The Church of England has severed its ties with payday lender Wonga, it has been announced.
The Church Commissioners for England, which produces money to support the Church of England, said it was "pleased to announce" the indirect investment exposure to Wonga in its venture capital portfolio has been removed.
It comes a year after it emerged that the Church of England helped to fund the payday lender, prompting the Archbishop of Canterbury to state he wanted to "compete" the firm out of business.
A commissioners spokesman said: "[We] no longer have any financial or any other interest in Wonga."
In a statement last night, the Church Commissioners said they had not made any profit from their connections to Wonga.

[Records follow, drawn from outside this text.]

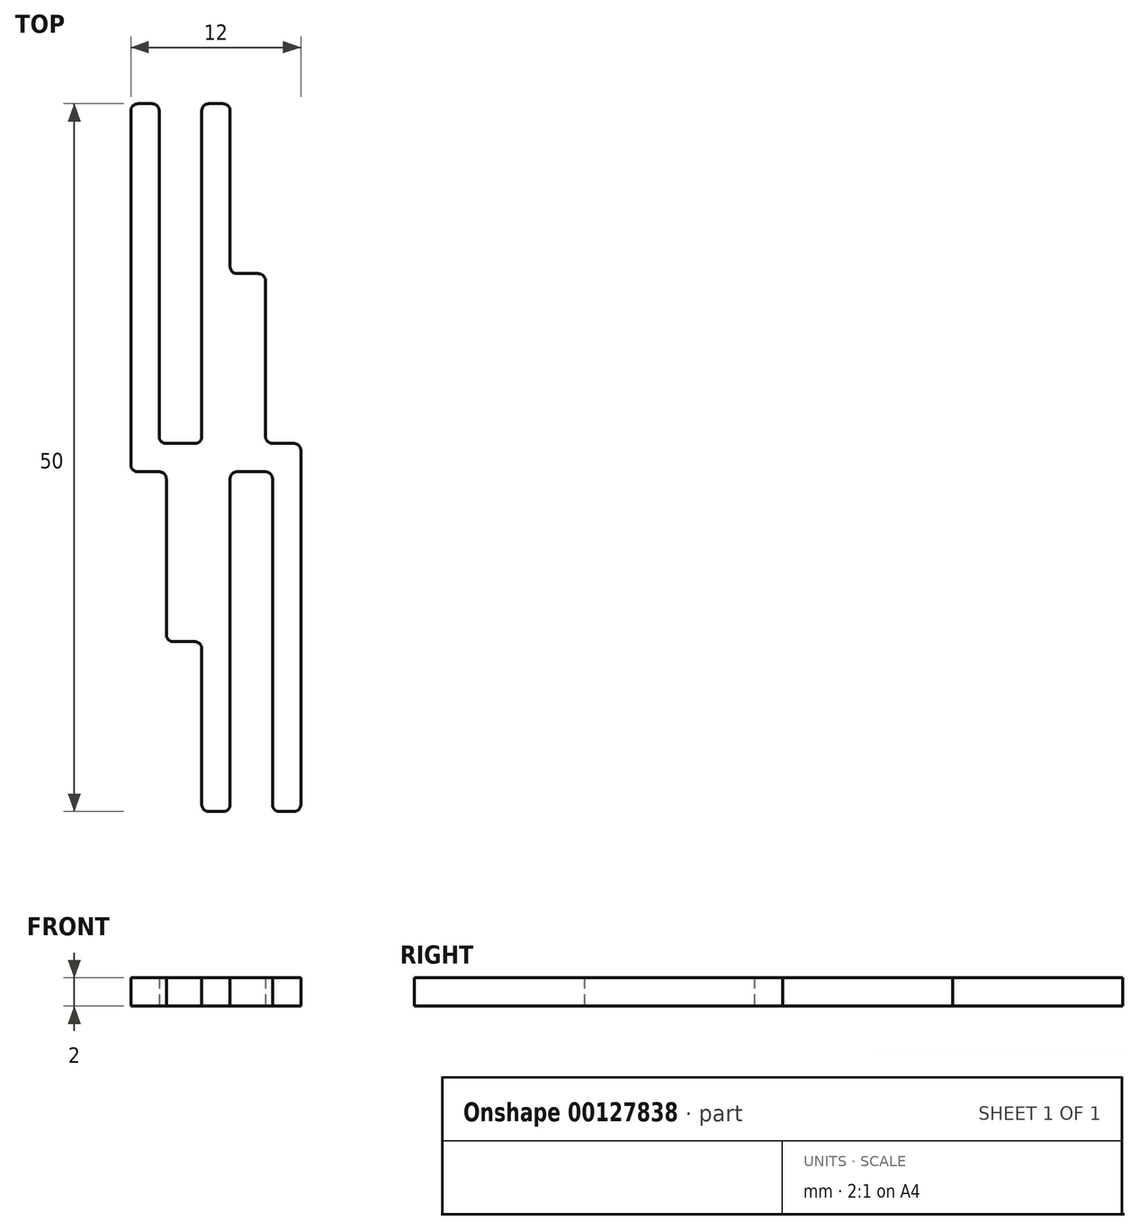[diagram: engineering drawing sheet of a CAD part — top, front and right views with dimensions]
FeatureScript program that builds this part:
annotation { "Feature Type Name" : "Feature", "Feature Type Description" : "" }
export const myFeature = defineFeature(function(context is Context, id is Id, definition is map)
    precondition{}
    {
        {
            var Q0;
            Q0=qCreatedBy(makeId("Top.planeOp"),FACE);
            var sketch = newSketch(context, id + "F0", { "sketchPlane" : qUnion([Q0])});
            skLineSegment(sketch, "E0.bottom", {"start": v(-1, -25) * mm, "end": v(1, -25) * mm});
            skLineSegment(sketch, "E0.top", {"start": v(-1, 25) * mm, "end": v(1, 25) * mm});
            skLineSegment(sketch, "E0.left", {"start": v(-1, -25) * mm, "end": v(-1, 25) * mm});
            skLineSegment(sketch, "E0.right", {"start": v(1, -25) * mm, "end": v(1, 25) * mm});
            skPoint(sketch, "E0.middle", {"position": v(0, 0) * mm});
            skLineSegment(sketch, "E1", {"start": v(1, 0) * mm, "end": v(-1, 0) * mm, "construction": true});
            skLineSegment(sketch, "E2", {"start": v(-1, 0) * mm, "end": v(-5, 0) * mm, "construction": true});
            skLineSegment(sketch, "E3", {"start": v(-5, 0) * mm, "end": v(-5, 25) * mm, "construction": true});
            skLineSegment(sketch, "E4.0", {"start": v(-4, 1) * mm, "end": v(-4, 25) * mm});
            skLineSegment(sketch, "E4.1", {"start": v(-1, 1) * mm, "end": v(-4, 1) * mm});
            skLineSegment(sketch, "E5.0", {"start": v(-6, -1) * mm, "end": v(-6, 25) * mm});
            skLineSegment(sketch, "E5.1", {"start": v(-1, -1) * mm, "end": v(-6, -1) * mm});
            skLineSegment(sketch, "E6", {"start": v(-6, 25) * mm, "end": v(-4, 25) * mm});
            skLineSegment(sketch, "E7", {"start": v(1, 0) * mm, "end": v(5, 0) * mm, "construction": true});
            skLineSegment(sketch, "E8", {"start": v(5, 0) * mm, "end": v(5, -25) * mm, "construction": true});
            skLineSegment(sketch, "E9.0", {"start": v(4, -1) * mm, "end": v(4, -25) * mm});
            skLineSegment(sketch, "E9.1", {"start": v(1, -1) * mm, "end": v(4, -1) * mm});
            skLineSegment(sketch, "E10.0", {"start": v(6, 1) * mm, "end": v(6, -25) * mm});
            skLineSegment(sketch, "E10.1", {"start": v(1, 1) * mm, "end": v(6, 1) * mm});
            skLineSegment(sketch, "E11", {"start": v(4, -25) * mm, "end": v(6, -25) * mm});
            skLineSegment(sketch, "E12.bottom", {"start": v(3.5, 1) * mm, "end": v(1, 1) * mm});
            skLineSegment(sketch, "E12.top", {"start": v(3.5, 13) * mm, "end": v(1, 13) * mm});
            skLineSegment(sketch, "E12.left", {"start": v(3.5, 1) * mm, "end": v(3.5, 13) * mm});
            skLineSegment(sketch, "E12.right", {"start": v(1, 1) * mm, "end": v(1, 13) * mm});
            skLineSegment(sketch, "E13.bottom", {"start": v(-3.5, -1) * mm, "end": v(-1, -1) * mm});
            skLineSegment(sketch, "E13.top", {"start": v(-3.5, -13) * mm, "end": v(-1, -13) * mm});
            skLineSegment(sketch, "E13.left", {"start": v(-3.5, -1) * mm, "end": v(-3.5, -13) * mm});
            skLineSegment(sketch, "E13.right", {"start": v(-1, -1) * mm, "end": v(-1, -13) * mm});
            skSolve(sketch);
        }
        {
            var Q0;
            Q0 = qSketchRegion(id + "F0", true);
            extrude(context, id + "F1", {"entities" : qUnion([Q0]), "depth" : 2 * mm});
        }
        {
            var Q0;
            Q0=makeQuery(id+"F1.opExtrude","SWEPT_EDGE",EDGE,{"disambiguationData":[OSD([sQuery(id+"F0.wireOp",EDGE,"E0.bottom"),sQuery(id+"F0.wireOp",EDGE,"E0.left")])]});
            var Q1;
            Q1=makeQuery(id+"F1.opExtrude","SWEPT_EDGE",EDGE,{"disambiguationData":[OSD([sQuery(id+"F0.wireOp",EDGE,"E0.left"),sQuery(id+"F0.wireOp",EDGE,"E5.1")])]});
            var Q2;
            Q2=makeQuery(id+"F1.opExtrude","SWEPT_EDGE",EDGE,{"disambiguationData":[OSD([sQuery(id+"F0.wireOp",EDGE,"E5.0"),sQuery(id+"F0.wireOp",EDGE,"E5.1")])]});
            var Q3;
            Q3=makeQuery(id+"F1.opExtrude","SWEPT_EDGE",EDGE,{"disambiguationData":[OSD([sQuery(id+"F0.wireOp",EDGE,"E0.bottom"),sQuery(id+"F0.wireOp",EDGE,"E0.right")])]});
            var Q4;
            Q4=makeQuery(id+"F1.opExtrude","SWEPT_EDGE",EDGE,{"disambiguationData":[OSD([sQuery(id+"F0.wireOp",EDGE,"E9.0"),sQuery(id+"F0.wireOp",EDGE,"E11")])]});
            var Q5;
            Q5=makeQuery(id+"F1.opExtrude","SWEPT_EDGE",EDGE,{"disambiguationData":[OSD([sQuery(id+"F0.wireOp",EDGE,"E10.0"),sQuery(id+"F0.wireOp",EDGE,"E11")])]});
            var Q6;
            Q6=makeQuery(id+"F1.opExtrude","SWEPT_EDGE",EDGE,{"disambiguationData":[OSD([sQuery(id+"F0.wireOp",EDGE,"E0.right"),sQuery(id+"F0.wireOp",EDGE,"E9.1")])]});
            var Q7;
            Q7=makeQuery(id+"F1.opExtrude","SWEPT_EDGE",EDGE,{"disambiguationData":[OSD([sQuery(id+"F0.wireOp",EDGE,"E9.0"),sQuery(id+"F0.wireOp",EDGE,"E9.1")])]});
            var Q8;
            Q8=makeQuery(id+"F1.opExtrude","SWEPT_EDGE",EDGE,{"disambiguationData":[OSD([sQuery(id+"F0.wireOp",EDGE,"E10.0"),sQuery(id+"F0.wireOp",EDGE,"E10.1")])]});
            var Q9;
            Q9=makeQuery(id+"F1.opExtrude","SWEPT_EDGE",EDGE,{"disambiguationData":[OSD([sQuery(id+"F0.wireOp",EDGE,"E0.right"),sQuery(id+"F0.wireOp",EDGE,"E10.1")])]});
            var Q10;
            Q10=makeQuery(id+"F1.opExtrude","SWEPT_EDGE",EDGE,{"disambiguationData":[OSD([sQuery(id+"F0.wireOp",EDGE,"E4.0"),sQuery(id+"F0.wireOp",EDGE,"E4.1")])]});
            var Q11;
            Q11=makeQuery(id+"F1.opExtrude","SWEPT_EDGE",EDGE,{"disambiguationData":[OSD([sQuery(id+"F0.wireOp",EDGE,"E0.left"),sQuery(id+"F0.wireOp",EDGE,"E4.1")])]});
            var Q12;
            Q12=makeQuery(id+"F1.opExtrude","SWEPT_EDGE",EDGE,{"disambiguationData":[OSD([sQuery(id+"F0.wireOp",EDGE,"E5.0"),sQuery(id+"F0.wireOp",EDGE,"E6")])]});
            var Q13;
            Q13=makeQuery(id+"F1.opExtrude","SWEPT_EDGE",EDGE,{"disambiguationData":[OSD([sQuery(id+"F0.wireOp",EDGE,"E4.0"),sQuery(id+"F0.wireOp",EDGE,"E6")])]});
            var Q14;
            Q14=makeQuery(id+"F1.opExtrude","SWEPT_EDGE",EDGE,{"disambiguationData":[OSD([sQuery(id+"F0.wireOp",EDGE,"E0.top"),sQuery(id+"F0.wireOp",EDGE,"E0.left")])]});
            var Q15;
            Q15=makeQuery(id+"F1.opExtrude","SWEPT_EDGE",EDGE,{"disambiguationData":[OSD([sQuery(id+"F0.wireOp",EDGE,"E0.top"),sQuery(id+"F0.wireOp",EDGE,"E0.right")])]});
            var Q16;
            Q16=makeQuery(id+"F1.opExtrude","SWEPT_EDGE",EDGE,{"disambiguationData":[OSD([sQuery(id+"F0.wireOp",EDGE,"E12.top"),sQuery(id+"F0.wireOp",EDGE,"E12.left")])]});
            var Q17;
            Q17=makeQuery(id+"F1.opExtrude","SWEPT_EDGE",EDGE,{"disambiguationData":[OSD([sQuery(id+"F0.wireOp",EDGE,"E13.top"),sQuery(id+"F0.wireOp",EDGE,"E13.left")])]});
            var Q18;
            Q18=makeQuery(id+"F1.opExtrude","SWEPT_EDGE",EDGE,{"disambiguationData":[OSD([sQuery(id+"F0.wireOp",EDGE,"E5.1"),sQuery(id+"F0.wireOp",EDGE,"E13.bottom"),sQuery(id+"F0.wireOp",EDGE,"E13.left")])]});
            var Q19;
            Q19=makeQuery(id+"F1.opExtrude","SWEPT_EDGE",EDGE,{"disambiguationData":[OSD([sQuery(id+"F0.wireOp",EDGE,"E10.1"),sQuery(id+"F0.wireOp",EDGE,"E12.bottom"),sQuery(id+"F0.wireOp",EDGE,"E12.left")])]});
            var Q20;
            Q20=makeQuery(id+"F1.opExtrude","SWEPT_EDGE",EDGE,{"disambiguationData":[OSD([sQuery(id+"F0.wireOp",EDGE,"E0.left"),sQuery(id+"F0.wireOp",EDGE,"E13.top"),sQuery(id+"F0.wireOp",EDGE,"E13.right")])]});
            var Q21;
            Q21=makeQuery(id+"F1.opExtrude","SWEPT_EDGE",EDGE,{"disambiguationData":[OSD([sQuery(id+"F0.wireOp",EDGE,"E0.right"),sQuery(id+"F0.wireOp",EDGE,"E12.top"),sQuery(id+"F0.wireOp",EDGE,"E12.right")])]});
            fillet(context, id + "F2", {"entities" : qUnion([Q0, Q1, Q2, Q3, Q4, Q5, Q6, Q7, Q8, Q9, Q10, Q11, Q12, Q13, Q14, Q15, Q16, Q17, Q18, Q19, Q20, Q21]), "radius" : .5 * mm, "tangentPropagation" : true, "allowEdgeOverflow" : false});
        }
    });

The statement said: "At no time have the Commissioners invested directly in Wonga or in other pay day lenders. The indirect exposure of the Commissioners through pooled funds represented considerably less than 0.01% of the value of Wonga. The Commissioners are pleased that another way forward has been agreed given their fiduciary duties to clergy pensioners and to all the parts of the Church they support financially."
It said the Commissioners believe venture capital to be "a good and useful instrument with significant potential to serve the common good", but that a number of "ethical investment changes" had been made.
The Archbishop of Canterbury said last July that he was irritated and embarrassed after it emerged that the Church of England helped to fund the short-term, high-cost credit firm he wanted to drive out of business. The Most Rev Justin Welby suggested a comprehensive review of the Church's investment portfolio could follow, after he expressed his unease over its ties to Wonga.
Although the amount of Church money indirectly invested in Wonga was less than £100,000 out of investments totalling £5.2 billion, it proved embarrassing for the Archbishop, who had spoken out against the payday lending industry.